### JOB A
Retype the Masco prospectus excerpt between "Any statement contained in a previously" and "superseded.", inclusive.

### SUPPLIED PASSAGE
Any statement contained in a previously filed document incorporated by reference
herein shall be deemed to be modified or superseded for purposes hereof to the
extent that a statement contained herein modifies or supersedes such statement,
and any statement contained in any previously filed document or contained herein
shall be deemed modified or superseded to the extent that a statement contained
in a subsequently filed document which is incorporated by reference herein
modifies or supersedes such statement.  Any statement so modified or superseded
shall not be deemed to constitute a part hereof except as so modified or
superseded.










<PAGE>
      MASCO UNDERTAKES TO PROVIDE WITHOUT CHARGE TO EACH PERSON TO WHOM A COPY
OF THIS PROSPECTUS HAS BEEN DELIVERED, UPON THE WRITTEN OR ORAL REQUEST OF ANY
SUCH PERSON, A COPY OF ANY OR ALL OF THE DOCUMENTS REFERRED TO ABOVE WHICH HAVE
BEEN OR MAY BE INCORPORATED IN THIS PROSPECTUS BY REFERENCE, OTHER THAN ANY
EXHIBITS TO SUCH DOCUMENTS.  REQUESTS FOR SUCH COPIES SHOULD BE DIRECTED TO
SAMUEL A. CYPERT, VICE PRESIDENT, INVESTOR RELATIONS, MASCO CORPORATION, 21001
VAN BORN ROAD, TAYLOR, MICHIGAN 48180 (TELEPHONE (313) 274-7400).





















































<PAGE>
                                   THE COMPANY


      Masco Corporation is engaged principally in the manufacture, sale and
installation of home improvement and building products.  Masco believes that it
is the largest domestic manufacturer of faucets, kitchen and bath cabinets and
plumbing supplies and that it is a leading domestic producer of a number of
other home improvement and building products.  Masco was incorporated under the
laws of Michigan in 1929 and in 1968 was reincorporated under the laws of
Delaware.

### EXERCISE MATERIALS

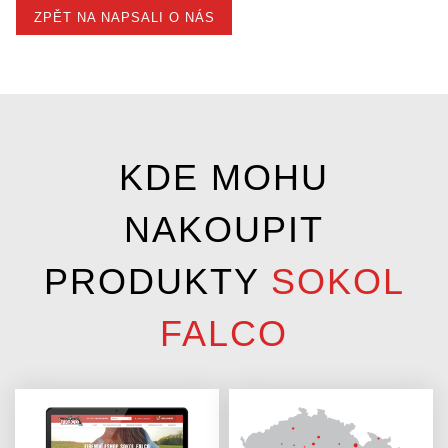
ZPĚT NA NAPSALI O NÁS
KDE MOHU
NAKOUPIT
PRODUKTY
SOKOL
FALCO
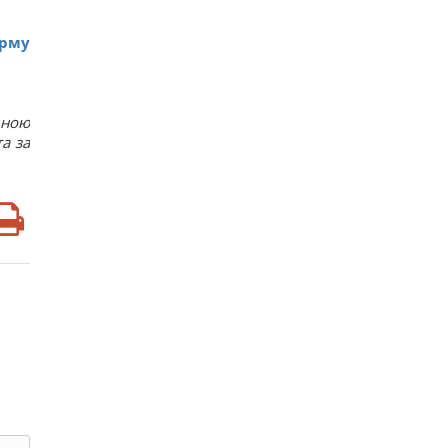
рму
дною
а за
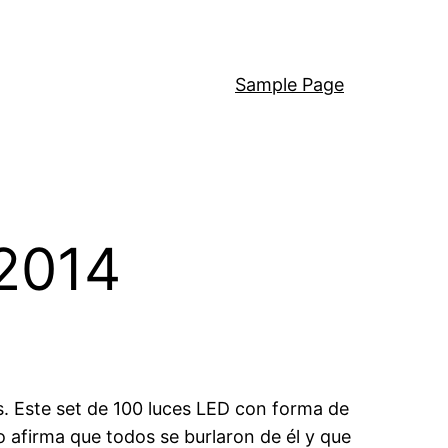
Sample Page
 2014
es. Este set de 100 luces LED con forma de
po afirma que todos se burlaron de él y que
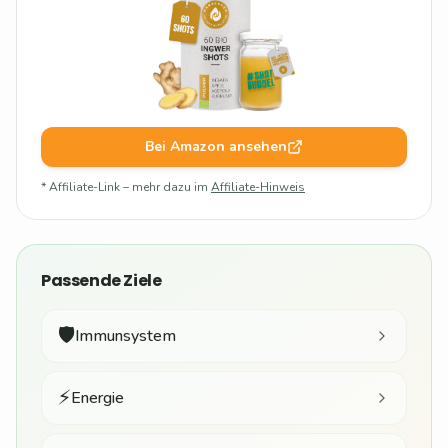
Bei Amazon ansehen
* Affiliate-Link – mehr dazu im
Affiliate-Hinweis
Passende Ziele
🛡️
Immunsystem
⚡
Energie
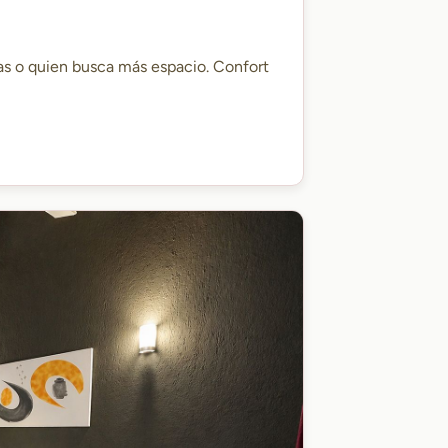
as o quien busca más espacio. Confort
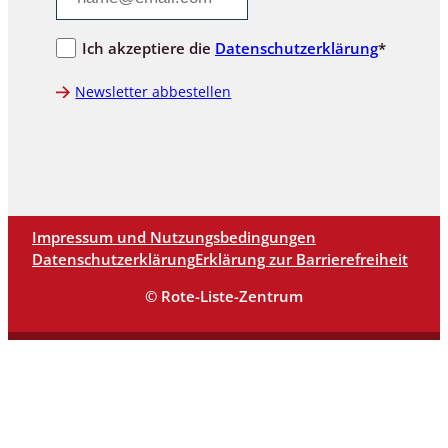
Ich akzeptiere die
Datenschutzerklärung
*
Newsletter abbestellen
Impressum und Nutzungsbedingungen
Datenschutzerklärung
Erklärung zur Barrierefreiheit
© Rote-Liste-Zentrum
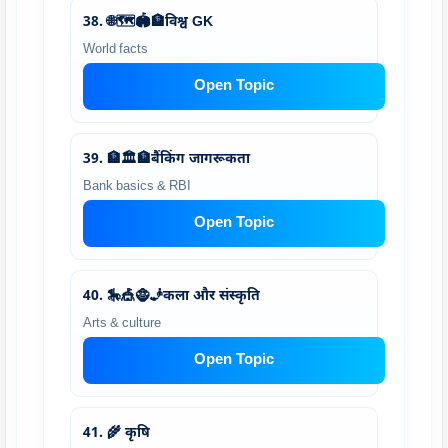
38. 🌐🗺️🏟️🏦विश्व GK
World facts
Open Topic
39. 🏦🏛️🏦बैंकिंग जागरूकता
Bank basics & RBI
Open Topic
40. 🎠🎪🧌🧞कला और संस्कृति
Arts & culture
Open Topic
41. 🌾 कृषि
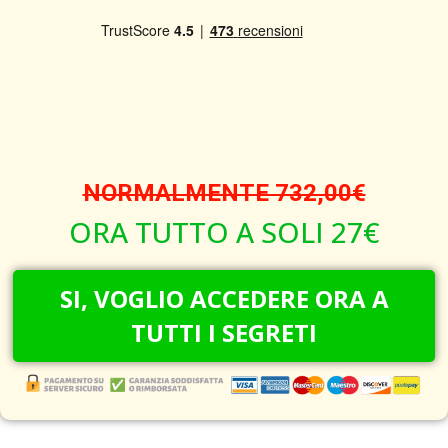
NORMALMENTE 732,00€
ORA TUTTO A SOLI 27€
SI, VOGLIO ACCEDERE ORA A
TUTTI I SEGRETI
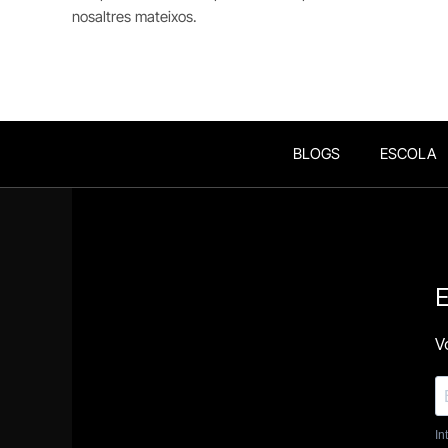
nosaltres mateixos.
BLOGS
ESCOLA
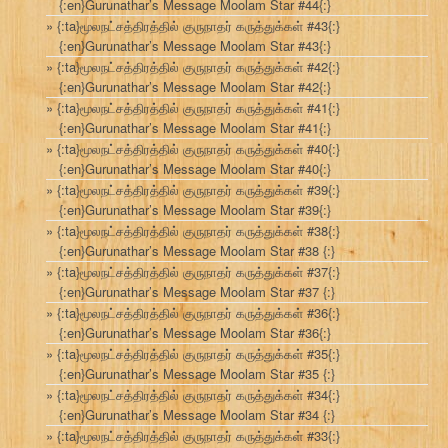
{:en}Gurunathar’s Message Moolam Star #44{:}
{:ta}மூலநட்சத்திரத்தில் குருநாதர் கருத்துக்கள் #43{:}
{:en}Gurunathar’s Message Moolam Star #43{:}
{:ta}மூலநட்சத்திரத்தில் குருநாதர் கருத்துக்கள் #42{:}
{:en}Gurunathar’s Message Moolam Star #42{:}
{:ta}மூலநட்சத்திரத்தில் குருநாதர் கருத்துக்கள் #41{:}
{:en}Gurunathar’s Message Moolam Star #41{:}
{:ta}மூலநட்சத்திரத்தில் குருநாதர் கருத்துக்கள் #40{:}
{:en}Gurunathar’s Message Moolam Star #40{:}
{:ta}மூலநட்சத்திரத்தில் குருநாதர் கருத்துக்கள் #39{:}
{:en}Gurunathar’s Message Moolam Star #39{:}
{:ta}மூலநட்சத்திரத்தில் குருநாதர் கருத்துக்கள் #38{:}
{:en}Gurunathar’s Message Moolam Star #38 {:}
{:ta}மூலநட்சத்திரத்தில் குருநாதர் கருத்துக்கள் #37{:}
{:en}Gurunathar’s Message Moolam Star #37 {:}
{:ta}மூலநட்சத்திரத்தில் குருநாதர் கருத்துக்கள் #36{:}
{:en}Gurunathar’s Message Moolam Star #36{:}
{:ta}மூலநட்சத்திரத்தில் குருநாதர் கருத்துக்கள் #35{:}
{:en}Gurunathar’s Message Moolam Star #35 {:}
{:ta}மூலநட்சத்திரத்தில் குருநாதர் கருத்துக்கள் #34{:}
{:en}Gurunathar’s Message Moolam Star #34 {:}
{:ta}மூலநட்சத்திரத்தில் குருநாதர் கருத்துக்கள் #33{:}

### JOB B
In the records, edit the lines between the one holding "Sample Page" and the one holding "as o quien busca más espacio. Confort", inclusive, so that "Passende Ziele" becomes "Passende Themen" and nothing else changes. Return only those lines and leave the pictures out.

### WORKED SOLUTION A
Any statement contained in a previously filed document incorporated by reference
herein shall be deemed to be modified or superseded for purposes hereof to the
extent that a statement contained herein modifies or supersedes such statement,
and any statement contained in any previously filed document or contained herein
shall be deemed modified or superseded to the extent that a statement contained
in a subsequently filed document which is incorporated by reference herein
modifies or supersedes such statement.  Any statement so modified or superseded
shall not be deemed to constitute a part hereof except as so modified or
superseded.

### WORKED SOLUTION B
Sample Page
 2014
es. Este set de 100 luces LED con forma de
po afirma que todos se burlaron de él y que
Bei Amazon ansehen
* Affiliate-Link – mehr dazu im
Affiliate-Hinweis
Passende Themen
🛡️
Immunsystem
⚡
Energie
as o quien busca más espacio. Confort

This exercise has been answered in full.